* _TO-DO ITEM_
Leave the images out and write out each entry exactly as shown.

* _MATERIAL PROVIDED_
[Start of section]
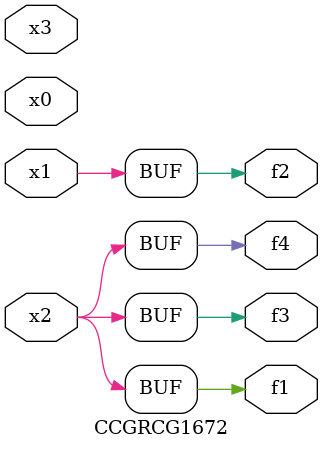
<source format=v>
module CCGRCG1672(
	input x0, x1, x2, x3,
	output f1, f2, f3, f4
);
	assign f1 = x2;
	assign f2 = x1;
	assign f3 = x2;
	assign f4 = x2;
endmodule

</source>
[End of section]
* _COMPLETED TASK_
<source format=v>
module CCGRCG1672(
	input x0, x1, x2, x3,
	output f1, f2, f3, f4
);
	assign f1 = x2;
	assign f2 = x1;
	assign f3 = x2;
	assign f4 = x2;
endmodule

</source>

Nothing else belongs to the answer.